Although minorities represent roughly 27% of the U.S. population, minority-owned outfits represent just 14% of U.S. businesses. The new Urban Entrepreneurship Partnership (UEP), which began work this fall, is seeking to change that. A partnership between the National Urban League, the Ewing Marion Kauffman Foundation, and the Small Business Administration, the UEP is providing advice, counseling, and access to capital for minority entrepreneurs in five pilot locations -- Atlanta, Cincinnati, Cleveland, Jacksonville, and Kansas City. The organization's "economic empowerment centers" aim to serve as one-stop shops for those looking to start a business. BusinessWeek Online reporter Erin Chambers recently spoke with Daryl Williams, director of the Kauffman Foundation's minority entrepreneurship initiatives, who is helping launch UEP. Edited excerpts of their conversation follow.
Q: The participating organizations in the UEP -- the Urban League, Kauffman Foundation, and the SBA -- all have programs to stimulate and support minority entrepreneurship. What is the goal in banding them all together in one partnership?
A:. I think the Urban League was doing mostly job-creation and things like that. I think it's new for them to get into the area of entrepreneurial training, and I think it's a good fit for them. At the Kauffman Foundation, we're providing the actual expertise, training, and the history of entrepreneurship. We've been doing training programs, research, and curriculum development for a long time, and that's what we bring to the table.
Q: Logistically, how will different groups work together to bring practical solutions to urban minority entrepreneurs?
A: One of the training components is our Fast Track program. The whole idea is to create one-stop shops around the country, and we're starting with the five pilot cities. We're trying to offer training, what we call "intrusive coaching," and financing all in the same house.
Q: How will current business leaders be involved?
A: We're asking everybody to join with us in this effort. That's what the Business Roundtable is: CEOs around the country -- and hopefully they'll be engaged at that level. They can become trainers, coaches, and everybody's welcome to come in and participate.
Q: Why were these five cities chosen as inaugural sites for the UEP?

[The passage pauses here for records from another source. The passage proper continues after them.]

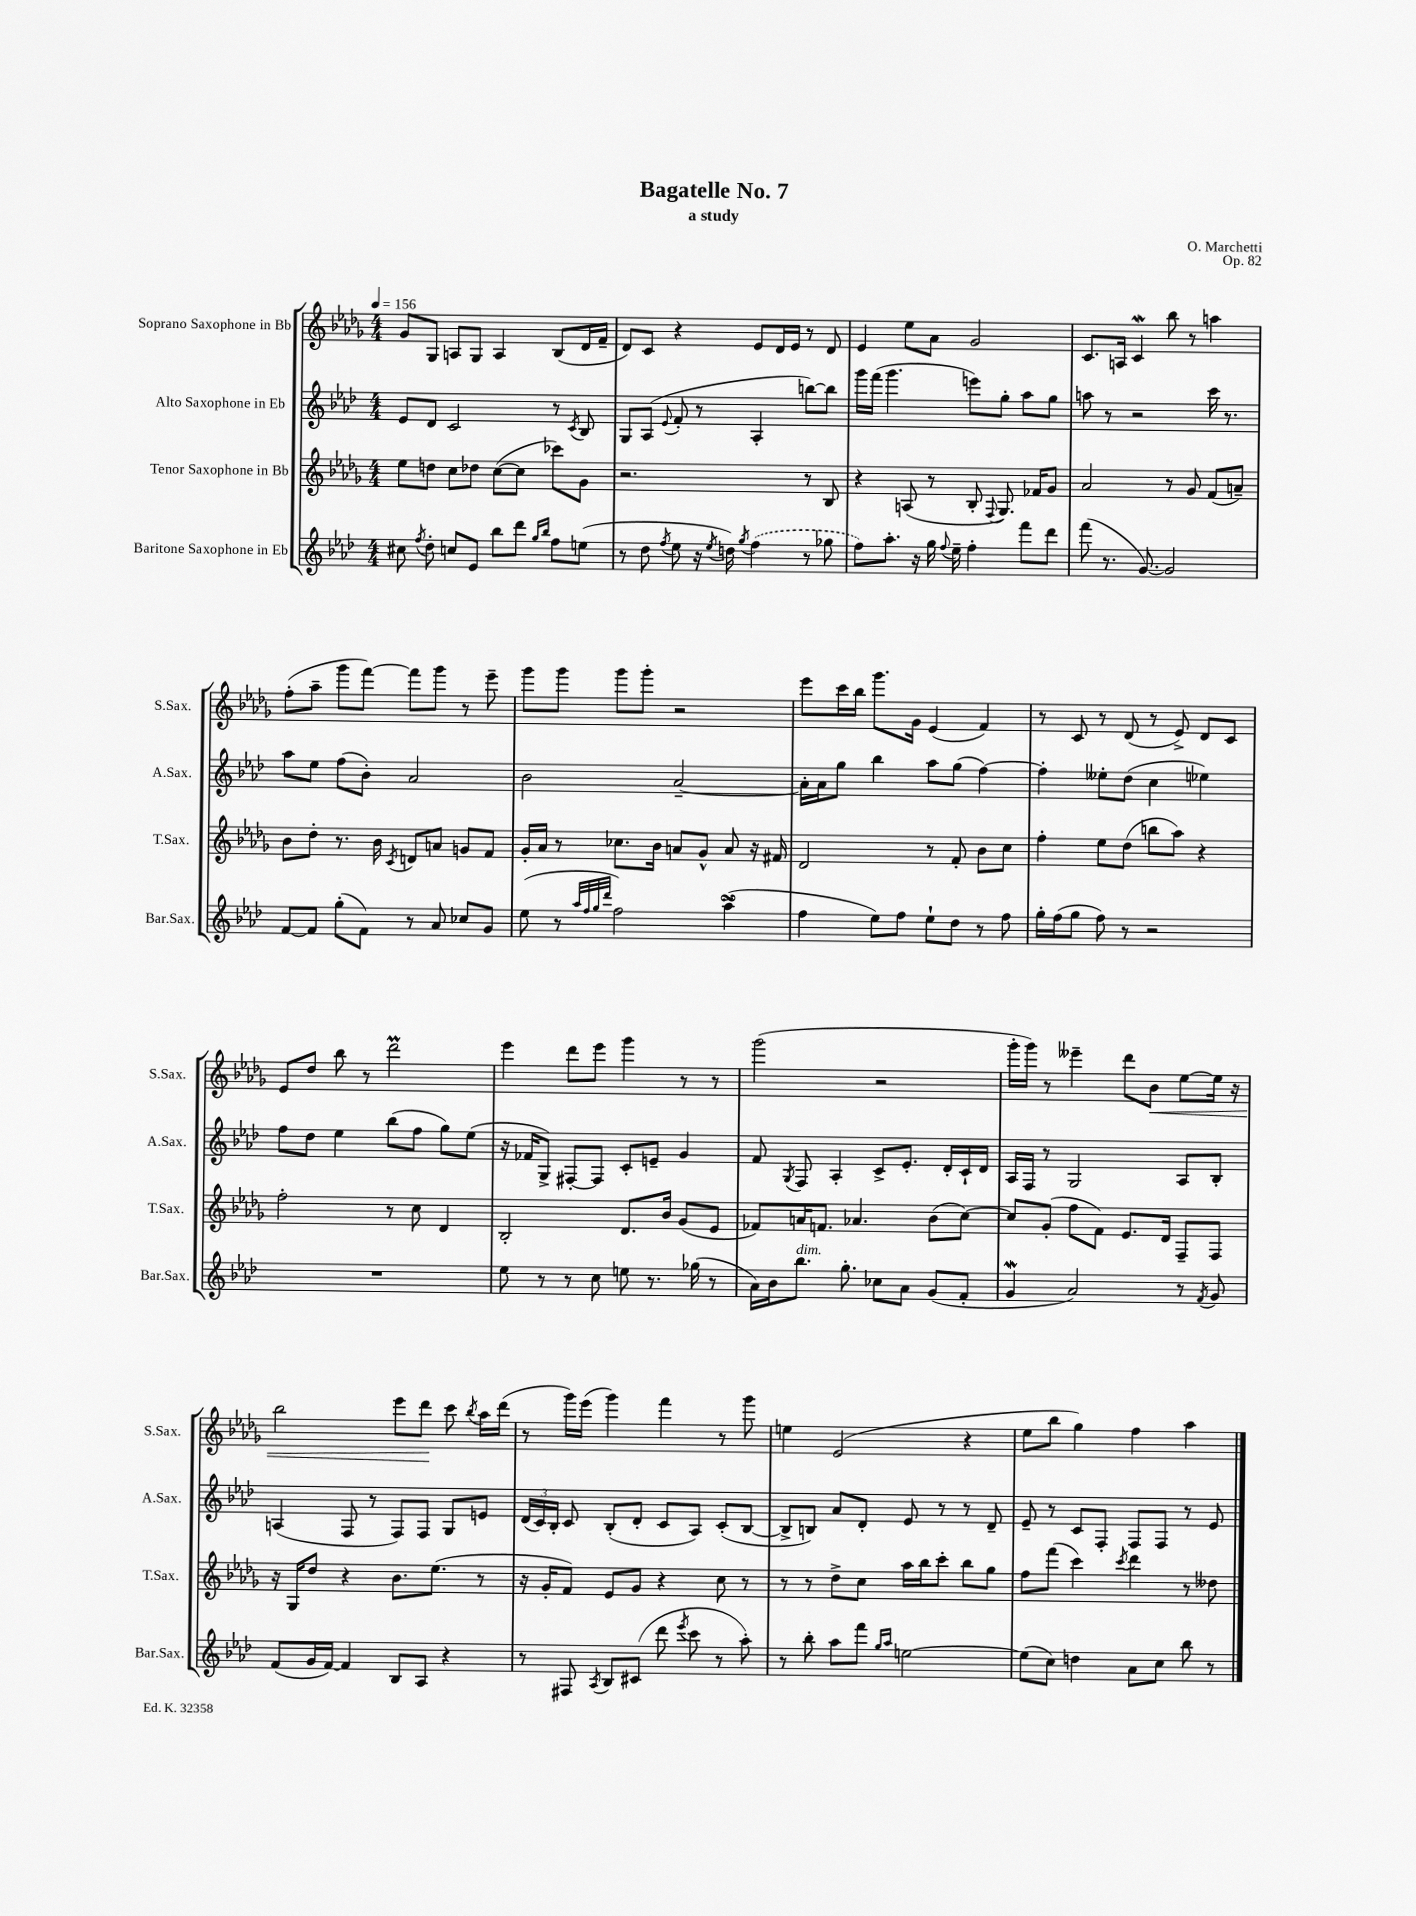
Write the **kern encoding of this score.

**kern	**kern	**kern	**kern
*staff4	*staff3	*staff2	*staff1
*clefG2	*clefG2	*clefG2	*clefG2
*k[b-e-a-d-]	*k[b-e-a-d-g-]	*k[b-e-a-d-]	*k[b-e-a-d-g-]
*M4/4	*M4/4	*M4/4	*M4/4
*MM156	*MM156	*MM156	*MM156
8cc#	8ee-	8e-	8g-
8qff	.	.	.
8dd-'	8dd	8d-	8G-
8cc	8cc	2c	8A
8e-	8dd-	.	8G-
8bb-	([8cc	.	4A
8ddd-	8cc]	.	.
16qqgg	.	.	.
16qqbb-	.	.	.
8ff	8ccc-)	8r	(8B-
.	.	8qc	.
(8ee	8g-	8B-	16d-
.	.	.	16f~
=	=	=	=
8r	2.r	8G	8d-)
8dd-	.	(8A-	8c
8qff	.	8qqe-	.
8ee-	.	8f'	4r
16r	.	8r	.
8qee-	.	.	.
16dd)	.	.	.
8qgg	.	.	.
(4ff	.	4A-'	8e-
.	.	.	16d-
.	.	.	16e-
8r	8r	[8bb)	8r
8gg-	8B-	8bb]	8d-
=	=	=	=
8ff)	4r	16ggg	4e-
.	.	(16fff	.
8.aa-'	.	4.ggg	.
.	(8A	.	8ee-
16r	.	.	.
16gg	8r	.	8a-
8qqff	.	.	.
16ee-~	.	.	.
4ff'	8B-'	8eee)	2g-
.	8qqF	.	.
.	8.G-)	8gg'	.
8fff	.	8aa-	.
.	16f-	.	.
8ddd-	8g-	8gg	.
=	=	=	=
(8fff	2a-	8aa	8.c
8.r	.	8r	.
.	.	.	16A
.	.	2r	4c
[8.g)	.	.	.
2g]	8r	.	8bb-
.	8g-	.	8r
.	(8f	16ccc	4aa
.	.	8.r	.
.	8a~)	.	.
=	=	=	=
[8f	8b-	8aa-	(8ff'
8f]	8dd-'	8ee-	8aa-~
(8gg'	8.r	(8ff	8ggg-
8f)	.	8b-')	[8fff)
.	16b-	.	.
.	8qc	.	.
8r	8d	2a-	8fff]
8a-	8a	.	8ggg-
8cc-	8g	.	8r
8g	8f	.	8eee-~
=	=	=	=
(8ee-	16g-'	2b-	8ggg-
.	16a-	.	.
8r	8r	.	8ggg-
32qqaa-	.	.	.
32qqff	.	.	.
32qqgg	.	.	.
32qqddd-	.	.	.
2ff)	8.cc-	.	8ggg-
.	.	.	8ggg-'
.	16b-	.	.
.	8a	[2a-~	2r
.	8g-^^	.	.
(4aa-^	8a	.	.
.	16r	.	.
.	16f#	.	.
=	=	=	=
4ff	2d-	16a-']	8eee-
.	.	16a-	.
.	.	8gg	16ccc
.	.	.	16bb-
8ee-)	.	4bb-	8.ggg-
8ff	.	.	.
.	.	.	16g-
8ee-`	8r	8aa-	(4e-
8dd-	8f'	(8gg	.
8r	8b-	[4ff)	4f)
8ff	8cc	.	.
=	=	=	=
16gg'	4ff'	4ff']	8r
(16ff	.	.	.
8gg	.	.	8c
8ff)	8ee-	8ee--'	8r
8r	(8dd-	(8dd-	(8d-
2r	8bb	4cc	8r
.	8aa-)	.	8e-^)
.	4r	4ee-)	8d-
.	.	.	8c
=	=	=	=
1r	2ff'	8ff	8e-
.	.	8dd-	8dd-
.	.	4ee-	8bb-
.	.	.	8r
.	8r	(8bb-	2ddd-
.	8cc	8ff	.
.	4d-	8gg)	.
.	.	(8ee-	.
=	=	=	=
8ee-	2B-'	16r	4eee-
.	.	16f-	.
8r	.	8G^)	.
8r	.	[8F#'	8ddd-
8cc	.	8F#]	8eee-
8ee	8.d-	8c'	4ggg-
8.r	.	8e~	.
.	16b-	.	.
.	(8g-	4g	8r
(16gg-	.	.	.
8r	8e-	.	8r
=	=	=	=
16a-)	8f-)	8f	(2ggg-
16b-	.	.	.
.	.	8qG	.
8.bb-	16a	8F	.
.	8.f	.	.
.	.	4A-'	.
8.gg'	.	.	.
.	4.a-	.	.
8cc-	.	8c^	2r
8a-	.	8.e-'	.
(8g	(8b-	.	.
.	.	16d-'	.
8f'	[8cc)	16c`	.
.	.	16d-	.
=	=	=	=
4g	8cc]	16A-	16ggg-'
.	.	16F	16ggg-)
.	(8g-'	8r	8r
2a-)	8ff	2G	4eee--~
.	8f)	.	.
.	8.e-	.	8ddd-
.	.	.	8b-
.	16d-	.	.
8r	8F~	8A-	[8ee-
8qf	.	.	.
8g	8F	8B-'	16ee-]
.	.	.	16r
=	=	=	=
(8f	16r	(4A	2bb-
.	16G-	.	.
16g	8dd-	.	.
[16f)	.	.	.
4f]	4r	8F	.
.	.	8r	.
8B-	8.b-	8F)	8eee-
8A-	.	8F	8ddd-
.	(8.ee-	.	.
4r	.	8G	8ccc
.	.	.	8qbb-
.	8r	8e	16aa-
.	.	.	(16ddd-
=	=	=	=
8r	16r	(24d-	8r
.	.	24c)	.
.	16g-'	.	.
.	.	24B-'	.
8F#	8f)	8c	16ggg-)
.	.	.	(16eee-
8qA-	.	.	.
8B-	8e-	(8B-'	4ggg-)
(8c#	8g-	8d-'	.
8ddd-	4r	8c	4fff
8qeee-	.	.	.
8ccc	.	8A-)	.
8r	8cc	(8c'	8r
8aa-')	8r	[8B-	8ggg-
=	=	=	=
8r	8r	8B-^]	4ee
8bb-'	8r	8B)	.
8aa-	8dd-^	8a-	(2e-
8fff	8cc	8d-'	.
16qqgg	.	.	.
16qqaa-	.	.	.
[2ee	16aa-	8e-	.
.	16bb-	.	.
.	8ccc'	8r	.
.	8bb-	8r	4r
.	8gg-	8d-~	.
=	=	=	=
(8ee]	8ff	8e-~	8ee-
8cc)	(8fff	8r	8bb-
4dd	4ccc)	8c	4gg-)
.	.	8F'	.
.	8qccc	.	.
8a-	4ddd-	8F	4ff
8cc	.	8F	.
8bb-	8r	8r	4aa-
8r	8dd--	8e-	.
==	==	==	==
*-	*-	*-	*-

A: Part of the reason these cities were chosen was that they were already identified as having some of the infrastructure we need to develop these kinds of programs. And we chose Kansas City because the Kauffman Foundation is based here.
Q: What resources are available in the empowerment centers?
A: It's still in development, but the idea goes something like this: We know that in many communities, there are a lot of resources to provide assistance and training to minority entrepreneurs. How can we look and do a resource-mapping of what's available in a community, and then create...a critical path of success for entrepreneurs? [We aim to] give entrepreneurs a coach -- kind of like a business psychiatrist -- that holds them accountable, that navigates them through the service-delivery organizations that are out there, and can then present them to the financing mechanism.
The coach's responsibility is to know what the financing mechanisms require, build that relationship, and understand how to get the clients ready for that organization. So that when you go before that organization, you have all your Is dotted and your Ts crossed.
You have to look in your community and say, "What do entrepreneurs need during their development?" Then you look in your community and see who is providing that kind of training or that service. Then you go out and assess the quality of those services. And then with the coaching session, the coaches need to have that database at their fingertips. If you're starting a business, you negotiate with your coach about your objectives, then the coach identifies what you need to do in terms of training to get the financing, then pulls out a critical path and says, "Here are the places that you need to go to get that training."
And we're going to hold aspiring business owners accountable every two weeks or three weeks to make sure you're doing what you're supposed to doing -- a kind of social contract between the coach and the entrepreneur. At the end of the process, when you complete your training, the coach takes you to the financing mechanism, and you receive your financing. But we also have post-financing coaching.
Q: Is the UEP a permanent program, and is growth planned in the future?
A: We hope it's a permanent set up. These five cities are a pilot. We're in the works now to figure out how to make it self-sufficient. The goal is to have these as permanent sites in minority areas around the country.